=== EXTRACTED INFORMATION ===

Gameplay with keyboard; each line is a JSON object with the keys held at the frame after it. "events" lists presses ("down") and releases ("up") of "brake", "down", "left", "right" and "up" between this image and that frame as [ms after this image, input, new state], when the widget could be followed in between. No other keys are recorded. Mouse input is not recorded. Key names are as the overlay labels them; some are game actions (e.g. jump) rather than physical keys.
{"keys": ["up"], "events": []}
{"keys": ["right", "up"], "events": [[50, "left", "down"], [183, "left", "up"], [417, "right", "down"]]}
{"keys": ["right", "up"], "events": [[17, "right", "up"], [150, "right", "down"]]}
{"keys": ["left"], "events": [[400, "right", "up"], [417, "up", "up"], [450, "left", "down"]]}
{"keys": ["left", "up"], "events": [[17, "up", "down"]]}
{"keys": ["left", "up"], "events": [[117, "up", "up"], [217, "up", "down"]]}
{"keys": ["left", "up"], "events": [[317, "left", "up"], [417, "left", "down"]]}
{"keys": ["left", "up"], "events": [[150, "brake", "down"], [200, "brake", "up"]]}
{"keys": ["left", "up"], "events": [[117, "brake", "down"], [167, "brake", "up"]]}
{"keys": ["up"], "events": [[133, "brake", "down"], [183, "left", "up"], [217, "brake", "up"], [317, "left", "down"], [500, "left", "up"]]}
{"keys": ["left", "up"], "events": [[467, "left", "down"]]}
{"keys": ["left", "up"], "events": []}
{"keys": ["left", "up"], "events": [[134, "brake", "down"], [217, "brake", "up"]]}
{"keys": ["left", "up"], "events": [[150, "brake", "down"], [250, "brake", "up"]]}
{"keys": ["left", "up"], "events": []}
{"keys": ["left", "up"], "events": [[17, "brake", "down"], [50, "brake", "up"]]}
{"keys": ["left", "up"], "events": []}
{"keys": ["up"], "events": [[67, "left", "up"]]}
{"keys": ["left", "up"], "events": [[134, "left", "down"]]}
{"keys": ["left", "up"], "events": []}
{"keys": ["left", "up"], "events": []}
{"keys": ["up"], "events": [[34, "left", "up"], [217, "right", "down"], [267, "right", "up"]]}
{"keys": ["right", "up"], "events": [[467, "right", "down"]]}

=== EXERCISE BRIEF ===
Output the entire listing again, word for word.

=== SOLUTION TO THIS PROBLEM ===
Gameplay with keyboard; each line is a JSON object with the keys held at the frame after it. "events" lists presses ("down") and releases ("up") of "brake", "down", "left", "right" and "up" between this image and that frame as [ms after this image, input, new state], when the widget could be followed in between. No other keys are recorded. Mouse input is not recorded. Key names are as the overlay labels them; some are game actions (e.g. jump) rather than physical keys.
{"keys": ["up"], "events": []}
{"keys": ["right", "up"], "events": [[50, "left", "down"], [183, "left", "up"], [417, "right", "down"]]}
{"keys": ["right", "up"], "events": [[17, "right", "up"], [150, "right", "down"]]}
{"keys": ["left"], "events": [[400, "right", "up"], [417, "up", "up"], [450, "left", "down"]]}
{"keys": ["left", "up"], "events": [[17, "up", "down"]]}
{"keys": ["left", "up"], "events": [[117, "up", "up"], [217, "up", "down"]]}
{"keys": ["left", "up"], "events": [[317, "left", "up"], [417, "left", "down"]]}
{"keys": ["left", "up"], "events": [[150, "brake", "down"], [200, "brake", "up"]]}
{"keys": ["left", "up"], "events": [[117, "brake", "down"], [167, "brake", "up"]]}
{"keys": ["up"], "events": [[133, "brake", "down"], [183, "left", "up"], [217, "brake", "up"], [317, "left", "down"], [500, "left", "up"]]}
{"keys": ["left", "up"], "events": [[467, "left", "down"]]}
{"keys": ["left", "up"], "events": []}
{"keys": ["left", "up"], "events": [[134, "brake", "down"], [217, "brake", "up"]]}
{"keys": ["left", "up"], "events": [[150, "brake", "down"], [250, "brake", "up"]]}
{"keys": ["left", "up"], "events": []}
{"keys": ["left", "up"], "events": [[17, "brake", "down"], [50, "brake", "up"]]}
{"keys": ["left", "up"], "events": []}
{"keys": ["up"], "events": [[67, "left", "up"]]}
{"keys": ["left", "up"], "events": [[134, "left", "down"]]}
{"keys": ["left", "up"], "events": []}
{"keys": ["left", "up"], "events": []}
{"keys": ["up"], "events": [[34, "left", "up"], [217, "right", "down"], [267, "right", "up"]]}
{"keys": ["right", "up"], "events": [[467, "right", "down"]]}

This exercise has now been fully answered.